#### [Dataset content]
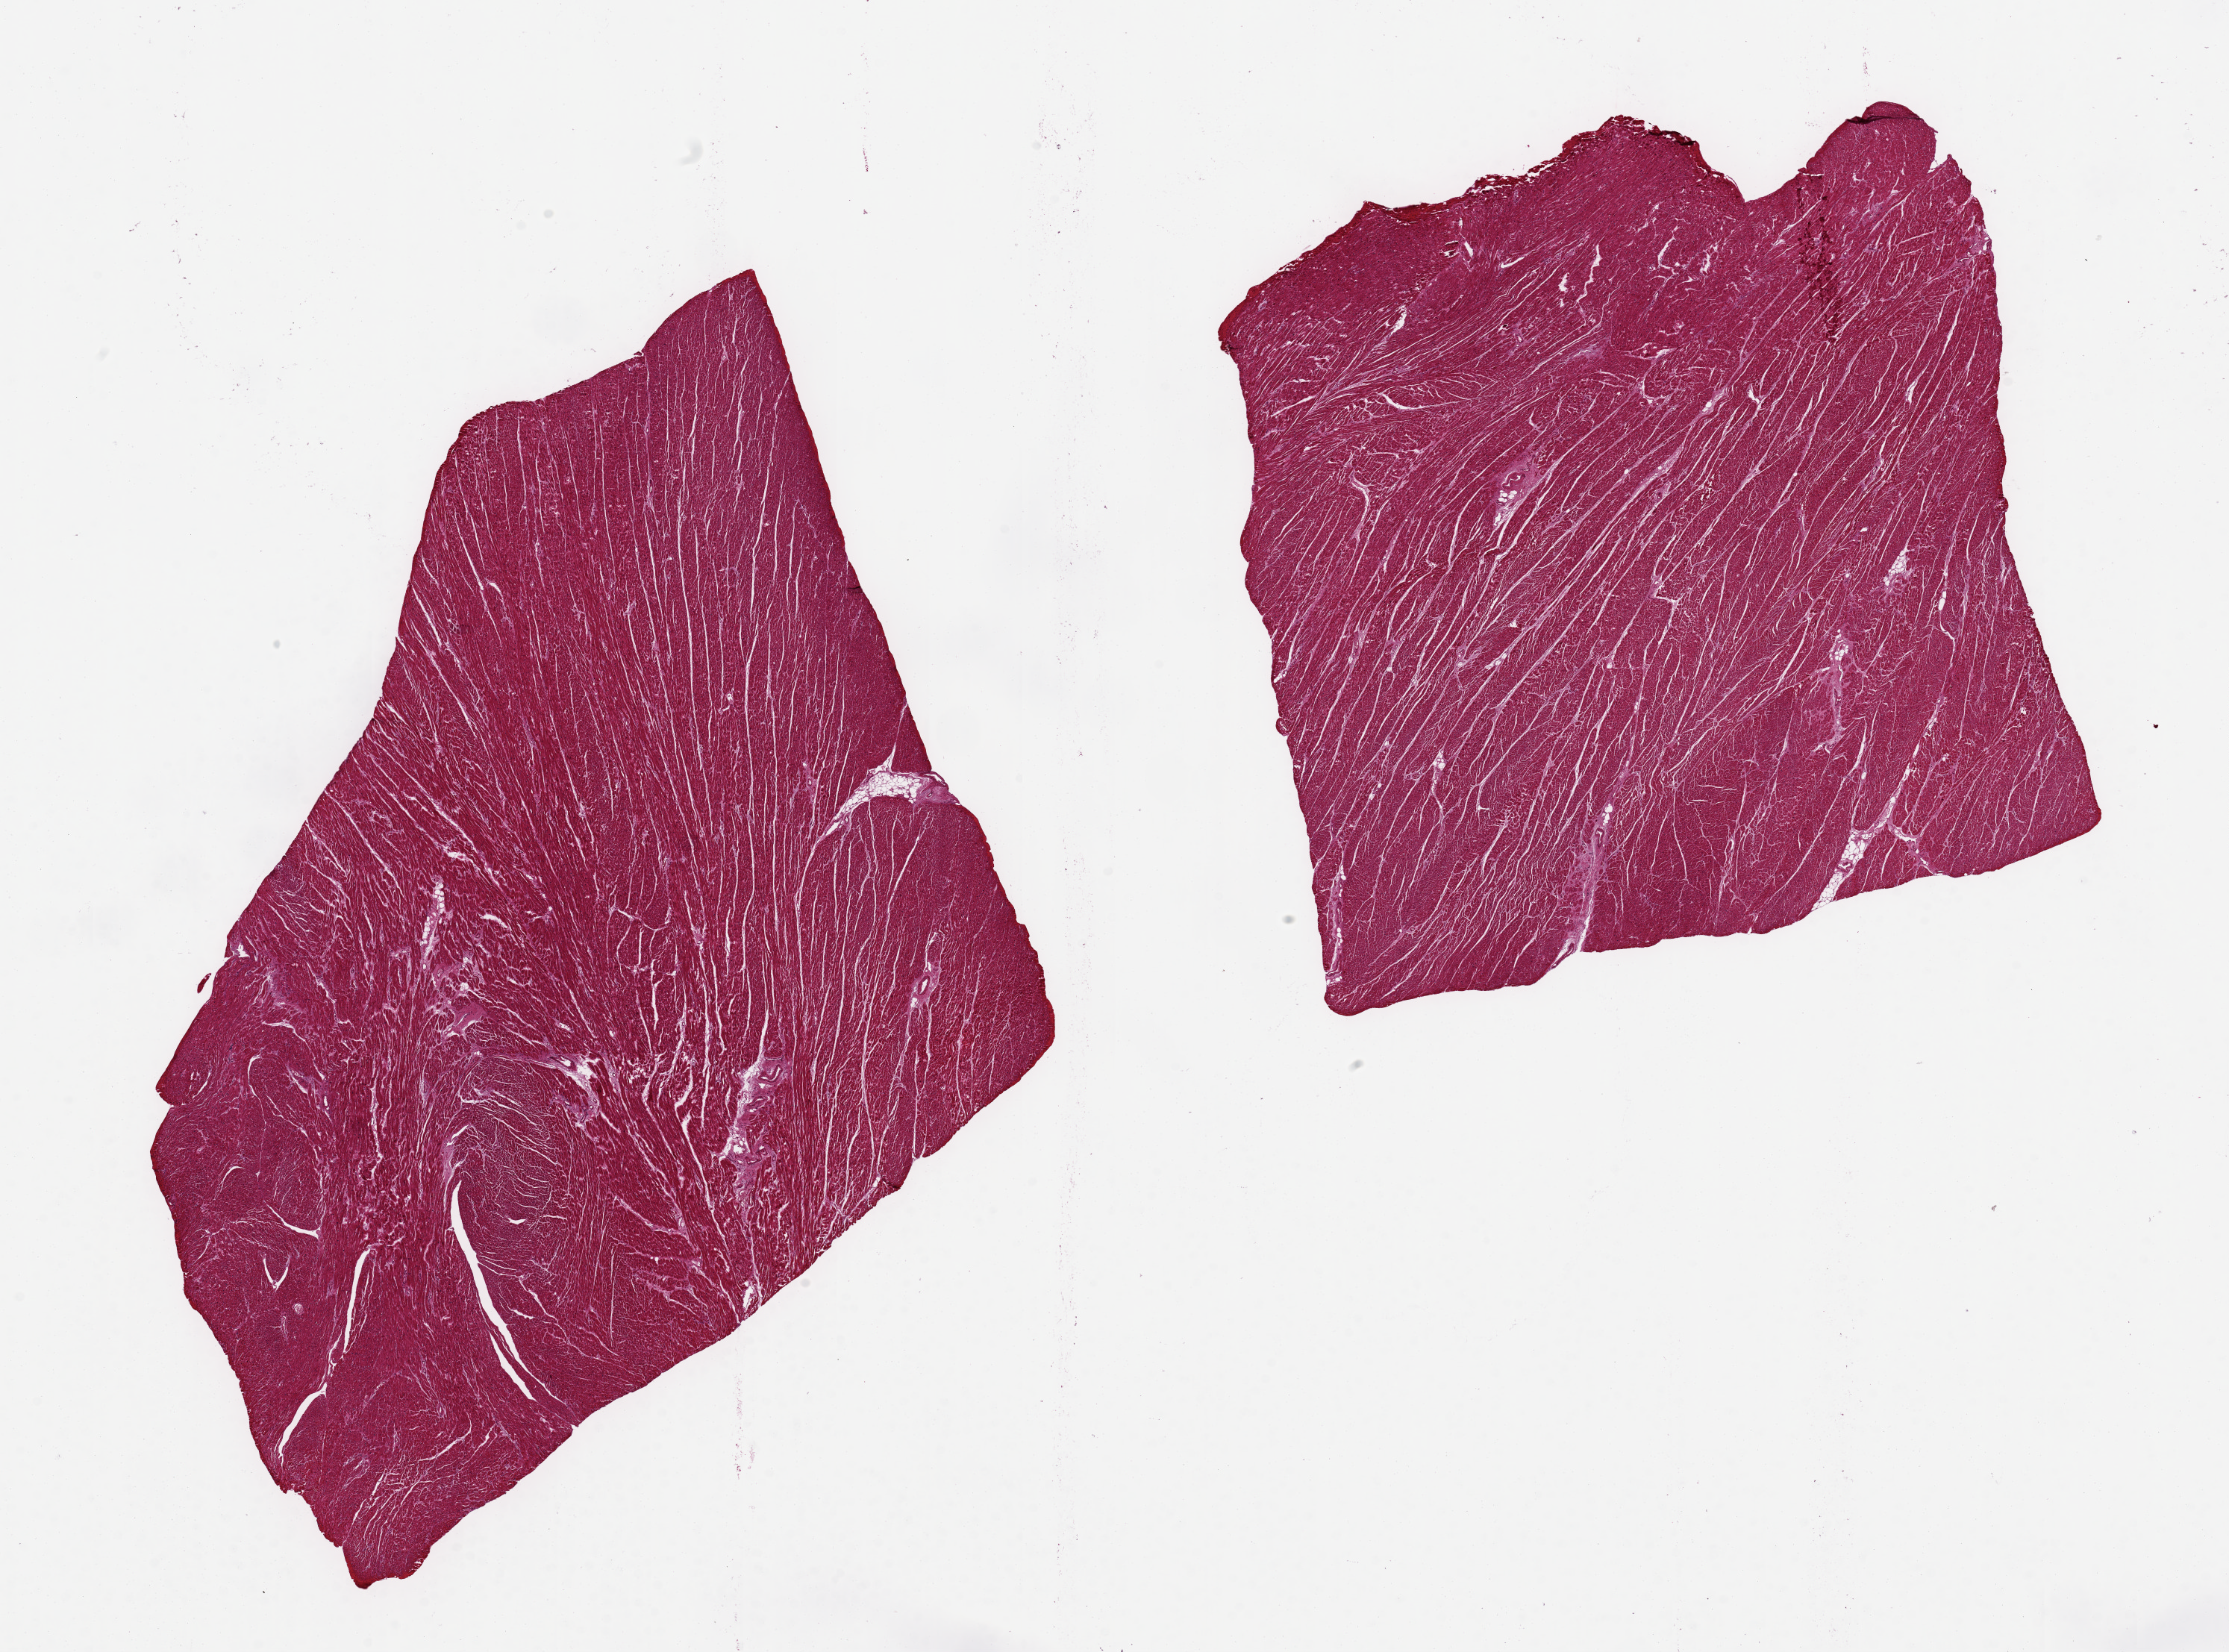
Digitized hematoxylin and eosin (H&E)-stained section, shown as a low-resolution overview of the whole scanned area (about 23.6 x 17.5 mm); PAXgene-fixed paraffin-embedded (PFPE) section; sampled site (target tissue): heart; donor tissue sample.
* review note (as recorded): 2 pieces 10x9 & 8x8 mm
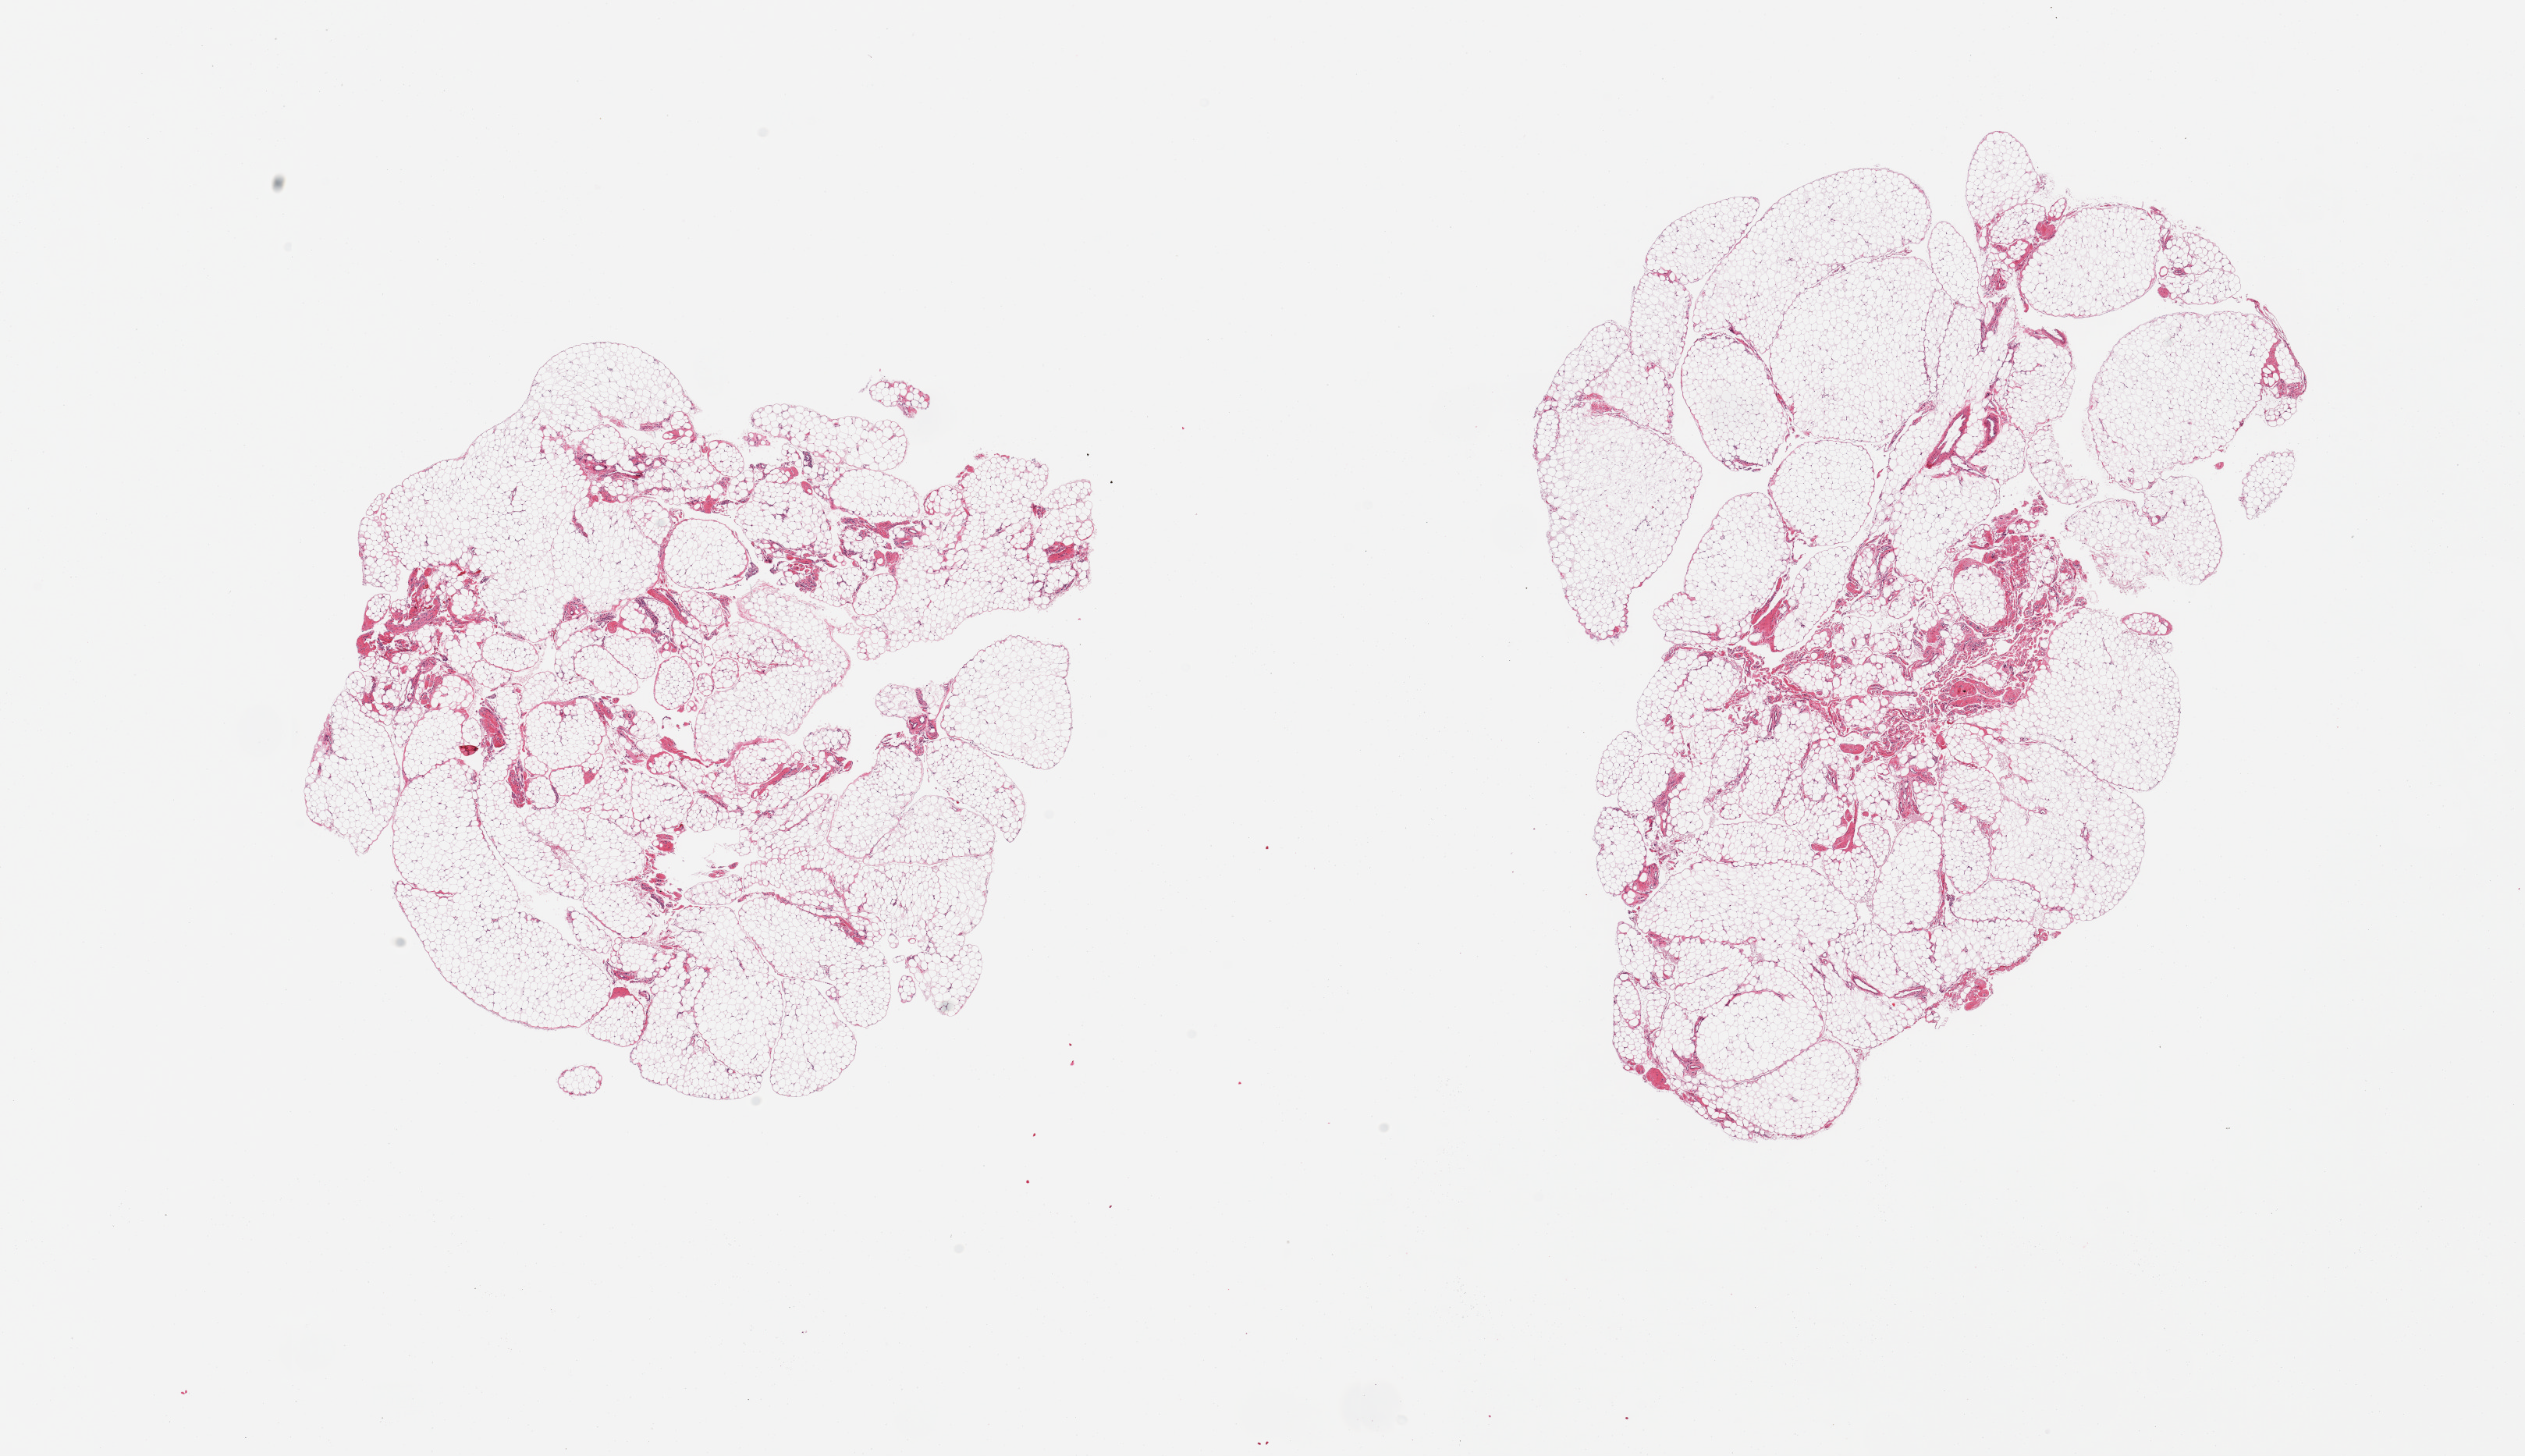
Haematoxylin and eosin whole-slide image, whole scanned area (about 25.6 x 14.8 mm, acquisition: 20x scan) shown as a low-resolution overview, PAXgene-fixed paraffin-embedded (PFPE) section, sampled site (target tissue): omentum, donor tissue sample. Donor: male.
* pathologist's review note for this sample: 2 pieces; lobulated mature fat with small fibrous component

#### [Task to carry out]
Output the line containing "10x9 & 8x8 mm" and each line after it, through the end of the material, exactly as given. No pictures belong in the output.

#### [Finished exercise]
* review note (as recorded): 2 pieces 10x9 & 8x8 mm
Haematoxylin and eosin whole-slide image, whole scanned area (about 25.6 x 14.8 mm, acquisition: 20x scan) shown as a low-resolution overview, PAXgene-fixed paraffin-embedded (PFPE) section, sampled site (target tissue): omentum, donor tissue sample. Donor: male.
* pathologist's review note for this sample: 2 pieces; lobulated mature fat with small fibrous component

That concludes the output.